Piled high in a mountain of pain, these are the poachers’ traps laid to kill wildlife.
In the last four years more than 35,000 snares, wires and spears have been confiscated from just one African wildlife park – more per square mile than anywhere else in the world.
At this critical time for the planet’s health, I joined the Uganda Wildlife Authority on the front line of fighting the poachers.
Since 2018 they have arrested 1,700 suspects. Some have been from poor villages near the park – people looking for antelopes, buffalo or warthogs to feed their families.
But when elephants, giraffes and other animals also stumble into these cheap but effective traps, the tightening nooses kill by starvation, dehydration or blood loss.
More sinisterly, others are paid by a complex net of international criminals who slaughter elephants and hippos for ivory and lions for their bones.
Room of death
The obscene haul is smuggled to the Far East for traditional Asian medicines.
In the room of death, I saw one sickening leg trap with the remains of a hoof still attached.
Murchison Falls is Uganda’s largest national park. Within it 168 hippos, 27 elephants, 36 giraffes and five lions have been killed since 2018.
Haruna Kulu Kirya, a warden there for 28 years, said the sheer volume of confiscated traps show how far poachers will go.
A hippo had been horribly killed just days before my visit.
Haruna added: “We know who is responsible. We are waiting for them to return home so we can arrest them.”
His profession is the most dangerous form of environmental defence.
Close to a hundred rangers have been killed every year since 2010. Most have been in East and Central Africa.
When lockdown began, tourism, a pillar of Uganda’s economy, collapsed and poaching became rampant with 367 reported cases between February and June 2020 – more than twice the number recorded throughout 2019.
Uganda Wildlife Authority executive director Sam Mwandha said: “With many leaving towns and moving to villages we had a big problem. In some areas poaching rose by 50%.”
Wardens discovered traps with seven dead giraffes in them.
Three hundred miles to the south, four men were held over the poisoning of six lions in Queen Elizabeth National Park. Their paws and heads had been hacked off.
It was the third suspected poisoning since 2010. In the worst attack, in 2018, 11 lions, including eight cubs, were found dead. Pandemic-related poaching has not been the only setback for Uganda’s wildlife.
Until the early 1970s it had many rich wildlife habitats. Alone in East Africa, it had two species of rhinos within its protected areas.
But by the end of the civil war in 1986 not a single one remained.
More than a decade earlier, dictator Idi Amin encouraged the slaughter of many other animals, with elephant numbers dropping from 30,000 to 2,000.
Around 90% of the giraffe population was wiped out, leaving just 300 to 400.

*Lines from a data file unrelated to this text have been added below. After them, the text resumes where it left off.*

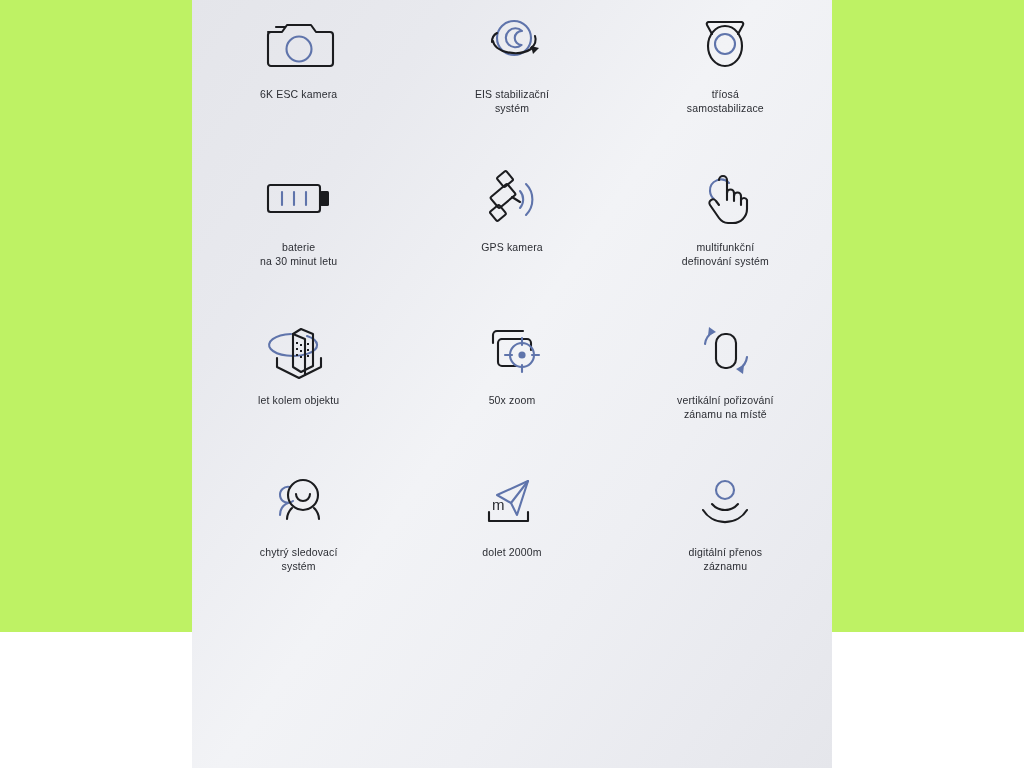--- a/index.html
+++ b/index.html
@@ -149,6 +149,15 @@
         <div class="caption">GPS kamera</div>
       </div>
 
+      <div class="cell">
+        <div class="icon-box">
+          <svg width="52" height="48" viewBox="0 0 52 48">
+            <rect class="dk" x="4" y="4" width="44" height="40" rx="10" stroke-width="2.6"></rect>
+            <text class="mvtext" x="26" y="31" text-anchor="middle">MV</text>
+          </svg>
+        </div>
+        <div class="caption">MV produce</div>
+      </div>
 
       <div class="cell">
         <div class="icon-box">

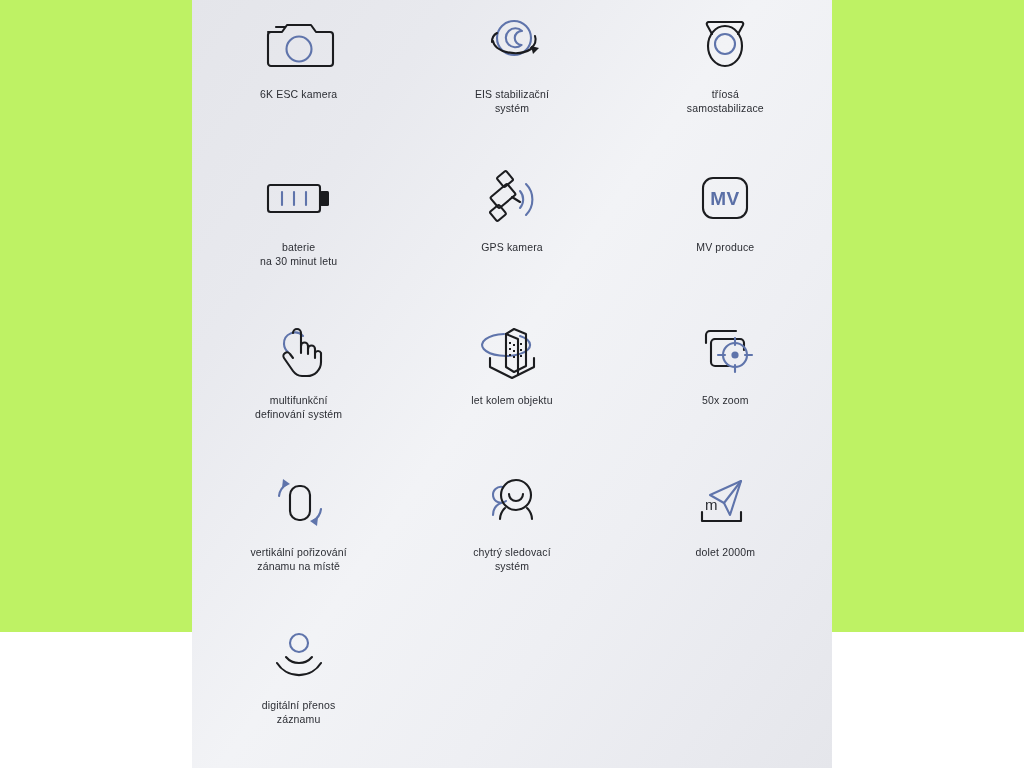--- a/index.html
+++ b/index.html
@@ -242,17 +242,6 @@
         <div class="caption">dolet 2000m</div>
       </div>
 
-      <div class="cell">
-        <div class="icon-box">
-          <svg width="60" height="50" viewBox="0 0 60 50">
-            <circle class="bl" cx="30" cy="12" r="9" stroke-width="2.6"></circle>
-            <path class="dk" d="M17 26 a17 17 0 0 0 26 0" stroke-width="2.8"></path>
-            <path class="dk" d="M8 32 a26 26 0 0 0 44 0" stroke-width="2.8"></path>
-          </svg>
-        </div>
-        <div class="caption">digitální přenos
-záznamu</div>
-      </div>
 
 
     </div>

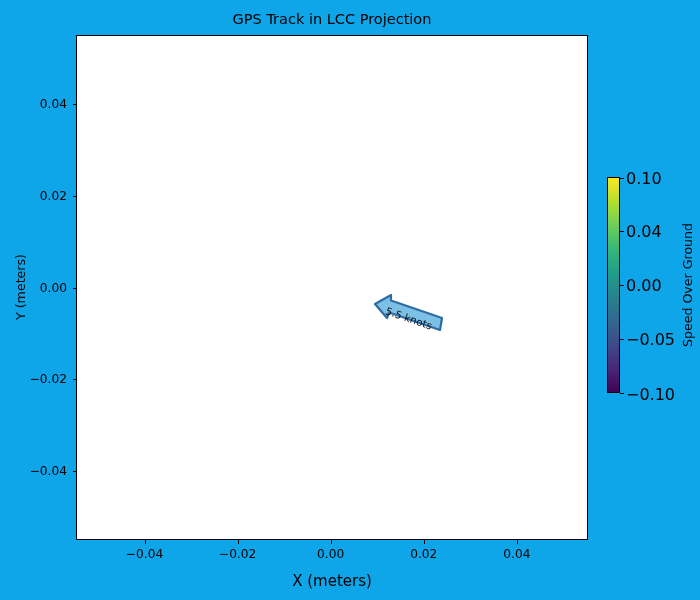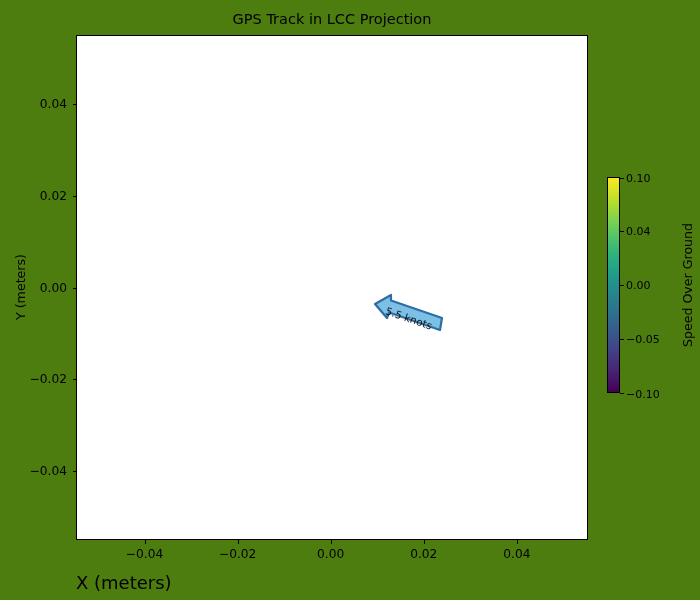--- a/index.html
+++ b/index.html
@@ -21,7 +21,7 @@
     left: 0; top: 0;
     width: 700px;
     height: 600px;
-    background: #4d7c0f;
+    background: #0ea5e9;
   }
 
   

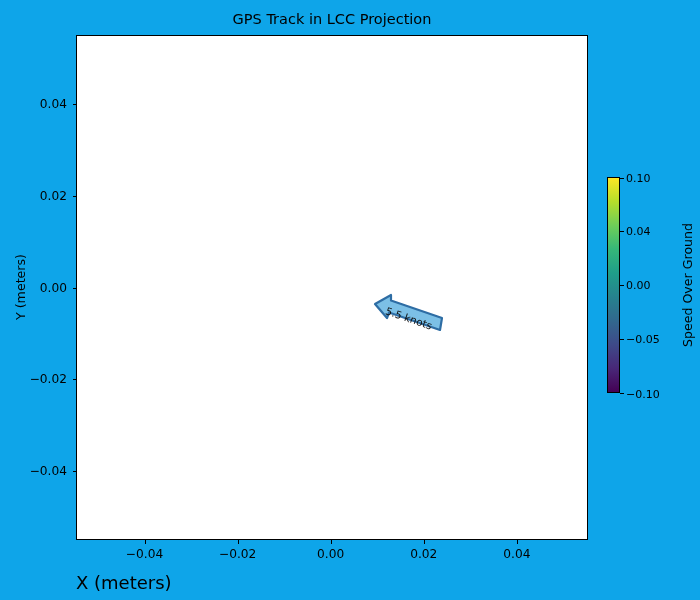--- a/index.html
+++ b/index.html
@@ -129,7 +129,7 @@
   .cb-ticklabel {
     position: absolute;
     left: 626px;
-    font-size: 11px;
+    font-size: 16px;
     color: #000000;
     transform: translateY(-50%);
     white-space: nowrap;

In 2005 Rhino Fund Uganda reintroduced this highly endangered species, whose horn is worth more than gold, at the Ziwa Sanctuary.

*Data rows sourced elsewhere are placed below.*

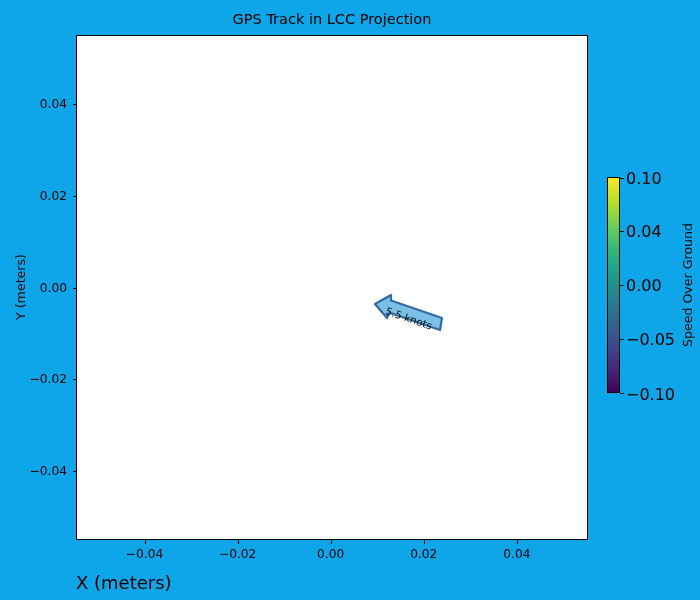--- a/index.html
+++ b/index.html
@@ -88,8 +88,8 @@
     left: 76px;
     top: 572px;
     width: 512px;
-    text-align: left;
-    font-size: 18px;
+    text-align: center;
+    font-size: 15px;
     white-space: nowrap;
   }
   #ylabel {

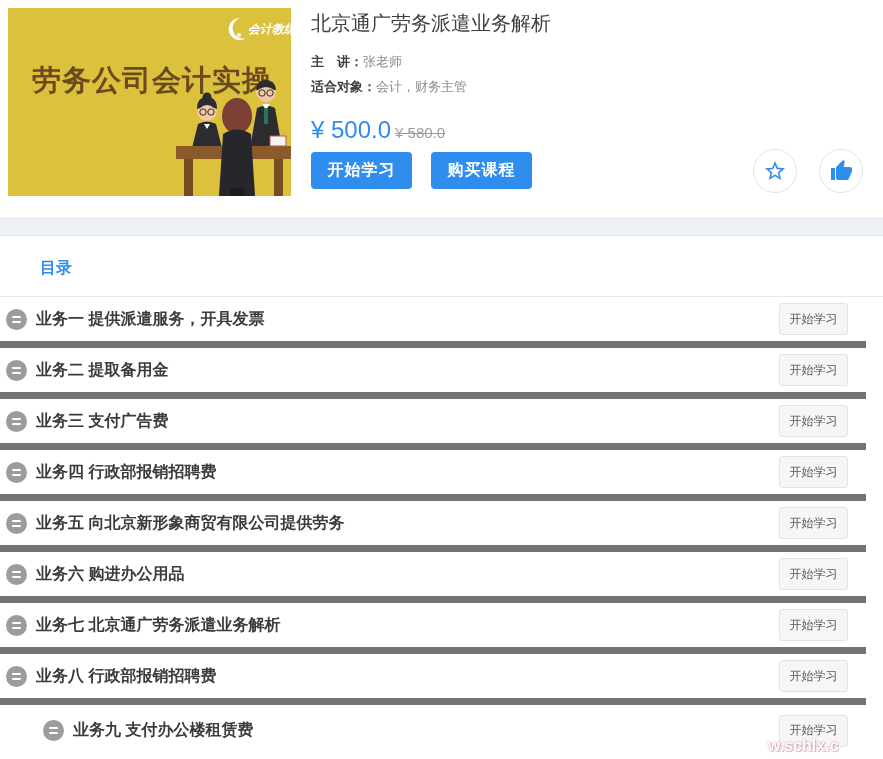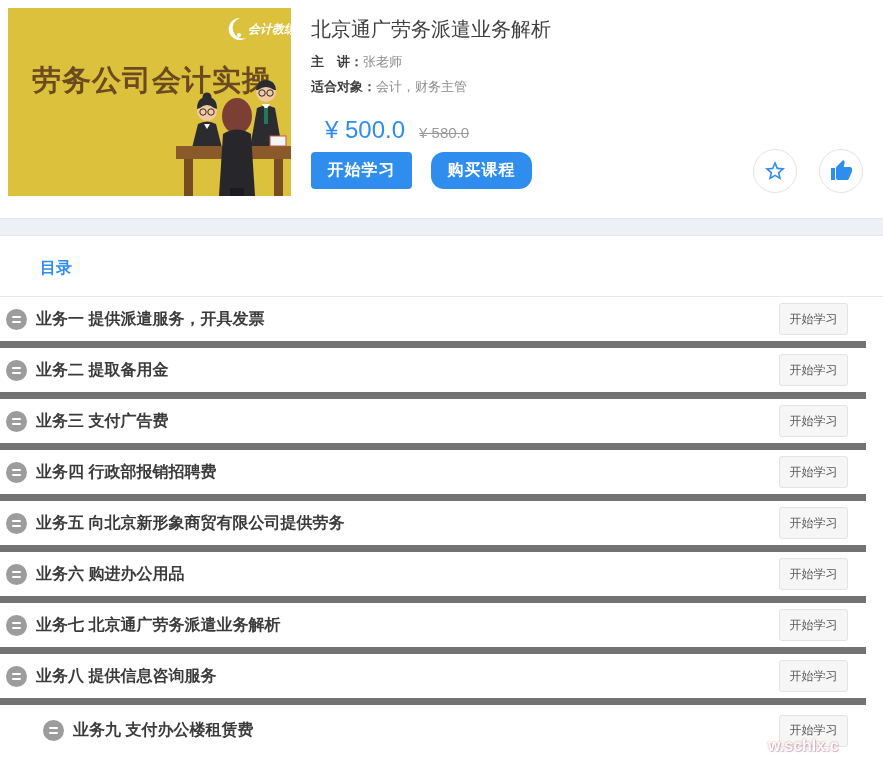--- a/index.html
+++ b/index.html
@@ -11,7 +11,7 @@
   .thumb { position:absolute; left:8px; top:8px; width:283px; height:188px; overflow:hidden; }
   .thumb svg { display:block; }
 
-  .course-title { position:absolute; left:311px; top:16px; font-size:20px; color:#3f3f3f; }
+  .course-title { position:absolute; left:311px; top:10px; font-size:20px; color:#3f3f3f; }
   .meta-line { position:absolute; left:311px; font-size:13px; color:#8c8c8c; }
   .meta-line .lbl { font-weight:bold; color:#404040; white-space:pre;font-family:Liberation Mono, monospace; }
   .meta-instructor { top:53px; }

Now 35 southern white rhinos roam freely, guarded by 55 miles of electric fencing and 80 armed and fiercely passionate rangers.
It is hoped the animals will one day be released to the wild.
At next week’s Cop15 biodiversity summit in Montreal, Canada, governments will negotiate targets on preventing biodiversity loss.
It follows scientific evidence that humans are driving a mass extinction of life with a million species in danger.
Despite the ominous warnings, no world leaders are scheduled to attend the meeting, which clashes with the World Cup.
Why is bringing back species such as rhinos from the brink of extinction so important?
Senior warden Fred Kisame said the mega-herbivores play a key role in the health of the ecosystem.
He added: “They graze for hours, which in turn encourages new growth providing food for others such as elephants, zebras, antelopes and buffalo.
“Also, by choosing some plants over others, they help increase plant biodiversity, allowing some species to thrive in the savannah. This in turn acts as a natural carbon sink, absorbing carbon dioxide.”
Mr Mwandha, of the Uganda Wildlife Authority, says other species are also on the increase thanks to its efforts, including 8,000 elephants, 2,000 giraffes and over 150,000 Uganda Kobs, a type of antelope.
It’s an impressive start to an almost overwhelming problem.
There’s still a long way to go. But in the killing fields of Africa, the poachers are now being hunted down in the desperate fight to protect our planet.